O STF aceitou - e defendeu efusivamente - a tese de que a exigência do diploma de jornalismo para o exercício da profissão de jornalista viola o disposto no o art. 5º, incisos IX e XIII; art. 220 e § 1º da Constituição Federal, que dispõem: "É livre a expressão da atividade intelectual, artística, científica e de comunicação, independentemente de censura ou licença"; "é livre o exercício de qualquer trabalho, ofício ou profissão, atendidas as qualificações profissionais que a lei estabelecer"; "a manifestação do pensamento, a criação, a expressão e a informação, sob qualquer forma, processo ou veículo não sofrerão qualquer restrição, observado o disposto nesta Constituição; "nenhuma lei conterá dispositivo que possa constituir embaraço à plena liberdade de informação jornalística em qualquer veículo de comunicação social, observado o disposto no art. 5º, IV, V, X, XIII e XIV".
Embora o voto do ministro Gilmar Mendes repouse num profundo embasamento de 91 páginas, a decisão pode ser assim resumida: a exigência do diploma de jornalismo para o exercício da profissão de jornalista fere o princípio da liberdade de expressão de outros profissionais; e se constitui em restrição desproporcional para o livre exercício da profissão, causando embaraço a plena liberdade de informação jornalística.
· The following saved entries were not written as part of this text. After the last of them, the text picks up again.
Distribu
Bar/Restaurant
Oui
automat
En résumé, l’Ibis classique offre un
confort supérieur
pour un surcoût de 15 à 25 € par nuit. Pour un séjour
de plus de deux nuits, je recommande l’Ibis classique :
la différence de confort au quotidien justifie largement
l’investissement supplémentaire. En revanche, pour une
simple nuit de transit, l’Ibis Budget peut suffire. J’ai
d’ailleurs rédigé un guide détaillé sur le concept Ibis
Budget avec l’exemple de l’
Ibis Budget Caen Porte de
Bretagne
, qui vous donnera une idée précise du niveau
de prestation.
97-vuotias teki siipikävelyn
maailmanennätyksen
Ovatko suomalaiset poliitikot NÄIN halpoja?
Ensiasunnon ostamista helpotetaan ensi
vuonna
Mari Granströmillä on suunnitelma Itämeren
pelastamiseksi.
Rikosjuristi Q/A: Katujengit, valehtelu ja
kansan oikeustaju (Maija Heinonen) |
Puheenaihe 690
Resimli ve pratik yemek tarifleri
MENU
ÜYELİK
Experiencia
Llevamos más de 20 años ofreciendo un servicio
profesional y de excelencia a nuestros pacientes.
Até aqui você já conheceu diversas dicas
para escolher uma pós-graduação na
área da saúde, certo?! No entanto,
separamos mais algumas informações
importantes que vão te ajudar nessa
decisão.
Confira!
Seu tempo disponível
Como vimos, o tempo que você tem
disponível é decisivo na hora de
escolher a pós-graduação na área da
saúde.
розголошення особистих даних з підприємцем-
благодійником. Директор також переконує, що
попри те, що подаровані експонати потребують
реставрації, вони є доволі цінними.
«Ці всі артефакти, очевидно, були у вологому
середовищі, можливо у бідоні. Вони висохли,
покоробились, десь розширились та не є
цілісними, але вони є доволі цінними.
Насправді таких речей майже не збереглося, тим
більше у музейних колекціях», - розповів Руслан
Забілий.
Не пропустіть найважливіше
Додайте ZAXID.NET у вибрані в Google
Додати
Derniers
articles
O impacto dessa decisão irrecorrível pode ser observado em efeitos pretéritos e futuros. Considera a exigência contida no decreto de 1969 revogada desde 1988 e considerará inconstitucional qualquer lei ou ato que imponha a exclusividade do diploma de jornalismo para o exercício dessa profissão.As conseqüências jurídicas, no momento, são inalcançáveis. Muitas das quais a serem identificadas com o passar do tempo, e seus questionamentos infindáveis. Cito alguns a titulo de exemplos: possibilidade de aprovação de lei no Congresso para resgatar o dispositivo revogado; continuidade da profissão de jornalista; validade das leis estaduais e federais que exigem diploma; legalidade da situação de jornalistas que ingressaram através de concurso público; validade e necessidade dos cursos superiores de jornalismo; e novas exigências para que alguém seja considerado jornalista.
O fato é que, independentemente de opiniões, a decisão do STF significa uma ruptura de paradigma, e como tal merecerá infinitas abordagens de vários ângulos, até que seja digerida, degustada ou vomitada.